Starting at the line with "هستند که برای تولید خط مونتاژ مو", set down each line of the entries below through the last one, exactly as it stands.

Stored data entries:
-.-.-

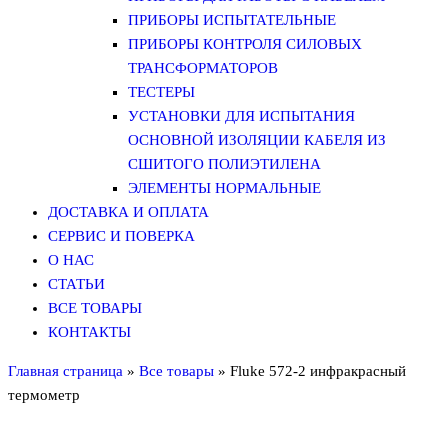
ПРИБОРЫ ИСПЫТАТЕЛЬНЫЕ
ПРИБОРЫ КОНТРОЛЯ СИЛОВЫХ
ТРАНСФОРМАТОРОВ
ТЕСТЕРЫ
УСТАНОВКИ ДЛЯ ИСПЫТАНИЯ
ОСНОВНОЙ ИЗОЛЯЦИИ КАБЕЛЯ ИЗ
СШИТОГО ПОЛИЭТИЛЕНА
ЭЛЕМЕНТЫ НОРМАЛЬНЫЕ
ДОСТАВКА И ОПЛАТА
СЕРВИС И ПОВЕРКА
О НАС
СТАТЬИ
ВСЕ ТОВАРЫ
КОНТАКТЫ
Главная страница
»
Все товары
»
Fluke 572-2 инфракрасный
термометр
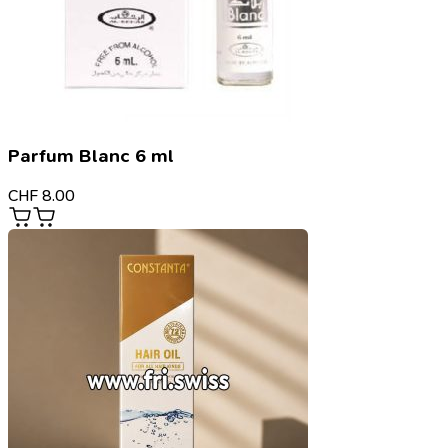
Parfum Blanc 6 ml
CHF
8.00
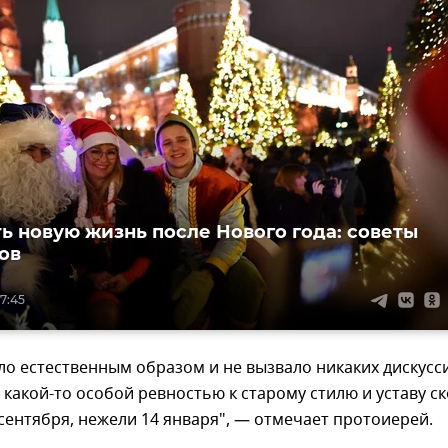
ть новую жизнь после Нового года: советы
ов
17:45
о естественным образом и не вызвало никаких дискусс
 какой-то особой ревностью к старому стилю и уставу с
сентября, нежели 14 января", — отмечает протоиерей.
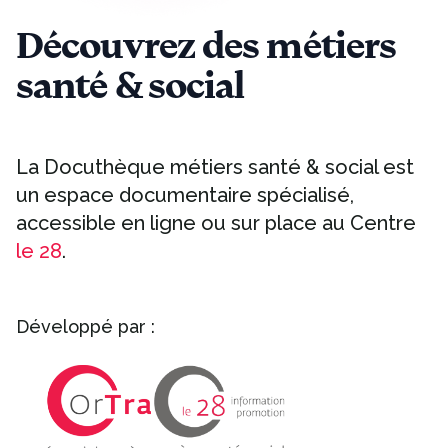
Découvrez des métiers
santé & social
La Docuthèque métiers santé & social est
un espace documentaire spécialisé,
accessible en ligne ou sur place au Centre
le 28
.
Développé par :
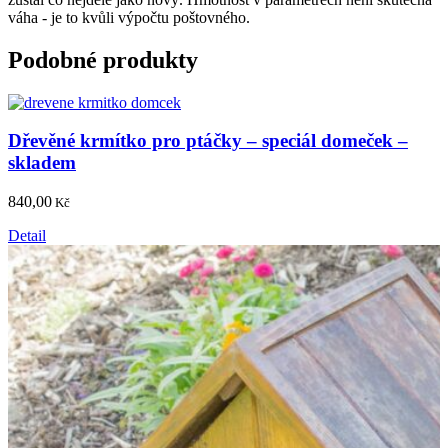
váha - je to kvůli výpočtu poštovného.
Podobné produkty
Dřevěné krmítko pro ptáčky – speciál domeček –
skladem
840,00
Kč
Detail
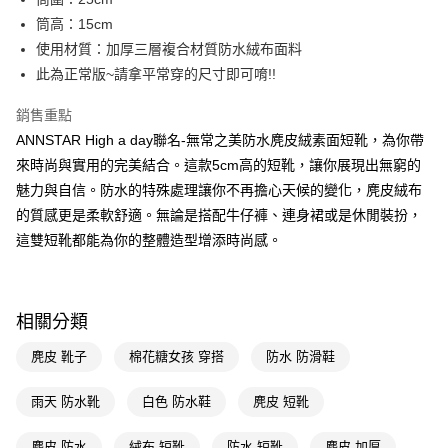
2.付款方式選擇「大哥付你分期」，訂單成立後會自動跳轉到大哥付的交易
相關說明
筒高：15cm
流程，驗證手機門號後，選擇欲分期的期數、繳款截止日，確認付款後即完
【關於「AFTEE先享後付」】
成交易。
使用材質：加厚三層複合材質防水絨布面料
ATM付款
AFTEE先享後付是「在收到商品之後才付款」的支付方式。 讓您購物簡單
3.實際核准額度、可分期數及費用金額請依後續交易確認頁面所載為準。
便利好安心！
此為正常版~請拿平常穿的尺寸即可唷!!
4.訂單成立30分鐘內，如未前往確認交易或遇審核未通過，訂單將自動取
１．簡單：不需註冊會員、不需綁卡、不需儲值。
運送方式
消。如遇「轉專審核」未通過狀況，表示未達大哥付你分期系統評分，恕無
２．便利：只要手機號碼，簡訊認證，即可結帳。
銷售重點
法說明評估內容。
３．安心：先確認商品／服務後，再付款。
全家付款取貨
【繳款方式說明】
ANNSTAR High a day聯名-無常之美防水麂皮絨素面短靴，為你帶
1.分期款項不併入電信帳單，「大哥付你分期」於每月結算日後寄送繳費提
每筆NT$100，滿NT$999(含以上)免運費
【「AFTEE先享後付」結帳流程】
來時尚與實用的完美結合。這款5cm高的短靴，讓你展現出無窮的
醒簡訊。
１．於結帳方式選擇「AFTEE先享後付」後，將跳轉至「AFTEE先享後付」
魅力與自信。防水的特殊處理讓你不再擔心天候的變化，麂皮絨布
2.透過簡訊連結打開帳單後，可選擇「超商條碼／台灣大直營門市／銀行轉
付款後全家取貨
結帳頁面，進行簡訊認證並確認金額後，即可完成結帳。
帳／街口支付／iPASS MONEY」等通路繳費。
的質感更是柔軟舒適。無論是搭配牛仔褲、連身裙或是休閒裝扮，
２．訂單成立數日內，您將收到繳費通知簡訊。
每筆NT$100，滿NT$999(含以上)免運費
３．收到繳費通知簡訊後14天內，點擊此簡訊中的連結，可透過四大超商／
這雙短靴都能為你的整體造型增添時尚感。
【注意事項】
ATM／網路銀行／等多元方式進行付款，方視為交易完成。
萊爾富付款取貨
1.本服務係由「台灣大哥大股份有限公司」（以下簡稱本公司）所提供，讓
※ 請注意：結帳手續完成當下不需立刻繳費，但若您需要取消訂單，請聯絡
用戶於交易時，得透過本服務購買商品或服務，並由商店將買賣／分期付款
每筆NT$100，滿NT$999(含以上)免運費
購買商品的店家。未經商家同意取消之訂單仍視為有效，需透過AFTEE先享
買賣價金債權讓與本公司後，依約使用本公司帳單繳交帳款。
後付繳納相關費用。
2.基於同意付款使用「大哥付你分期」之契約關係目的，商店將以您的個人
相關分類
付款後萊爾富取貨
※ 交易是否成功請以「AFTEE先享後付 」之結帳頁面顯示為準，若有關於
資料（包含姓名、電話或地址）提供予台灣大哥大進項蒐集、處理及利用，
是否繳費成功／繳費後需取消欲退款等相關疑問，請聯繫「AFTEE先享後付
每筆NT$100，滿NT$999(含以上)免運費
由本公司與您本人進行分期帳單所需資料之確認、核對及更正。
麂皮 靴子
棉花糖女孩 穿搭
防水 防滑鞋
客戶支援中心」
https://netprotections.freshdesk.com/support/home
3.完整用戶服務條款，請詳閱以下連結：
https://oppay.tw/userRule
7-11付款取貨
【注意事項】
雨天 防水靴
白色 防水鞋
麂皮 短靴
１．透過由恩沛科技股份有限公司提供之「AFTEE先享後付」服務完成之交
每筆NT$100，滿NT$999(含以上)免運費
易，需依本服務之必要範圍內提供個人資料，並將交易相關給付款項請求債
麂皮 防水
絨布 短靴
防水 短靴
麂皮 加厚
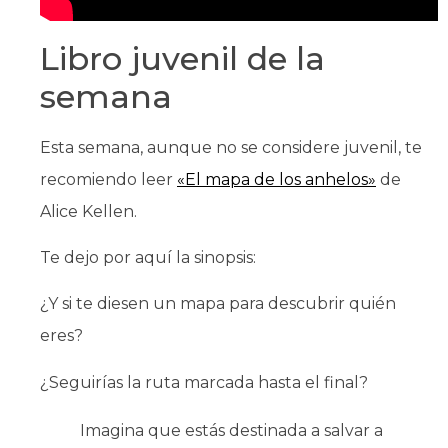
Libro juvenil de la
semana
Esta semana, aunque no se considere juvenil, te
recomiendo leer
«El mapa de los anhelos»
de
Alice Kellen.
Te dejo por aquí la sinopsis:
¿Y si te diesen un mapa para descubrir quién
eres?
¿Seguirías la ruta marcada hasta el final?
Imagina que estás destinada a salvar a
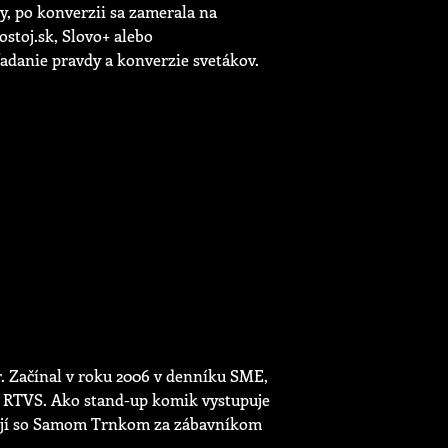
ny, po konverzii sa zamerala na
ostoj.sk, Slovo+ alebo
hľadanie pravdy a konverzie svetákov.
r. Začínal v roku 2006 v denníku SME,
a RTVS. Ako stand-up komik vystupuje
tojí so Samom Trnkom za zábavníkom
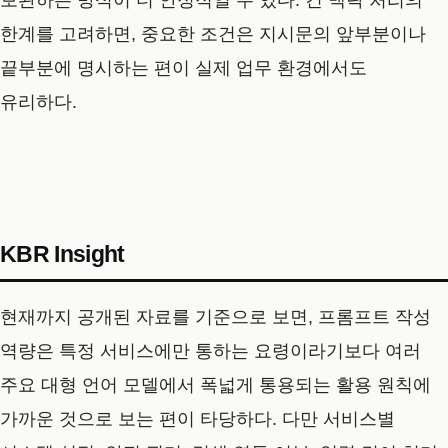
보완하는 방식이 더 안정적일 수 있다. 긴 맥락 처리의
한계를 고려하면, 중요한 조건은 지시문의 앞부분이나
끝부분에 명시하는 편이 실제 업무 환경에서도
유리하다.
KBR Insight
현재까지 공개된 자료를 기준으로 보면, 프롬프트 작성
역량은 특정 서비스에만 통하는 요령이라기보다 여러
주요 대형 언어 모델에서 폭넓게 통용되는 활용 원칙에
가까운 것으로 보는 편이 타당하다. 다만 서비스별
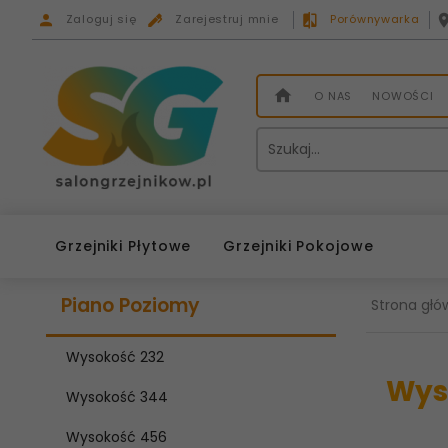
Zaloguj się
Zarejestruj mnie
Porównywarka
O NAS
NOWOŚCI
Grzejniki Płytowe
Grzejniki Pokojowe
Piano Poziomy
Strona głó
Wysokość 232
Wys
Wysokość 344
Wysokość 456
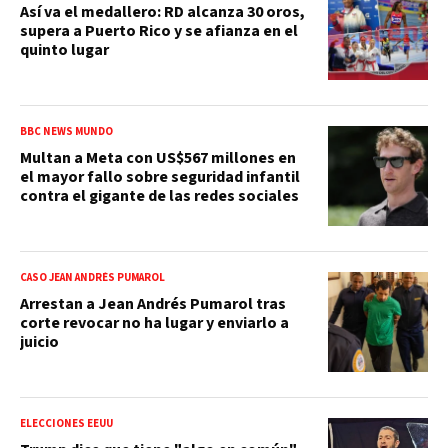
Así va el medallero: RD alcanza 30 oros,
supera a Puerto Rico y se afianza en el
quinto lugar
BBC NEWS MUNDO
Multan a Meta con US$567 millones en
el mayor fallo sobre seguridad infantil
contra el gigante de las redes sociales
CASO JEAN ANDRÉS PUMAROL
Arrestan a Jean Andrés Pumarol tras
corte revocar no ha lugar y enviarlo a
juicio
ELECCIONES EEUU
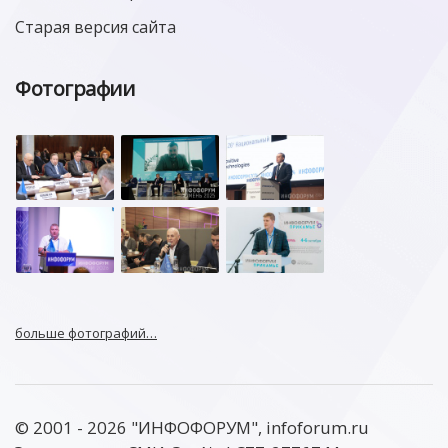
Старая версия сайта
Фотографии
больше фотографий…
© 2001 - 2026 "ИНФОФОРУМ", infoforum.ru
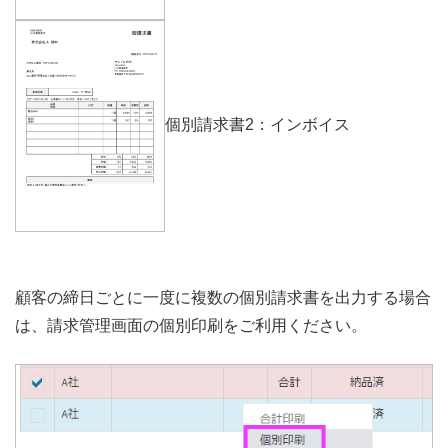
個別請求書2：インボイス
顧客の締日ごとに一度に複数の個別請求書を出力する場合
は、請求管理画面の個別印刷をご利用ください。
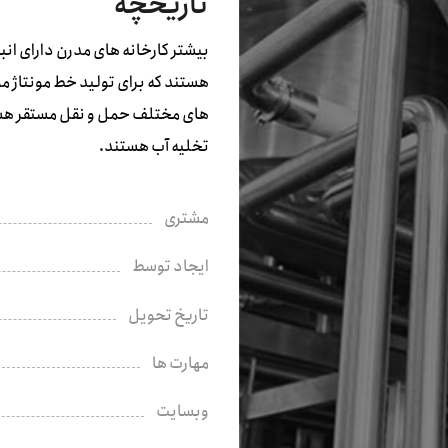
تاریخچه
بیشتر کارخانه های مدرن دارای انب
هستند که برای تولید خط مونتاژ مو
های مختلف حمل و نقل مستقر هستند 
تخلیه آب هستند.
مشتری
ایجاد توسط
تاریخ تحویل
مهارت ها
وبسایت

-.-.-

Completed task:
هستند که برای تولید خط مونتاژ مو
های مختلف حمل و نقل مستقر هستند 
تخلیه آب هستند.
مشتری
ایجاد توسط
تاریخ تحویل
مهارت ها
وبسایت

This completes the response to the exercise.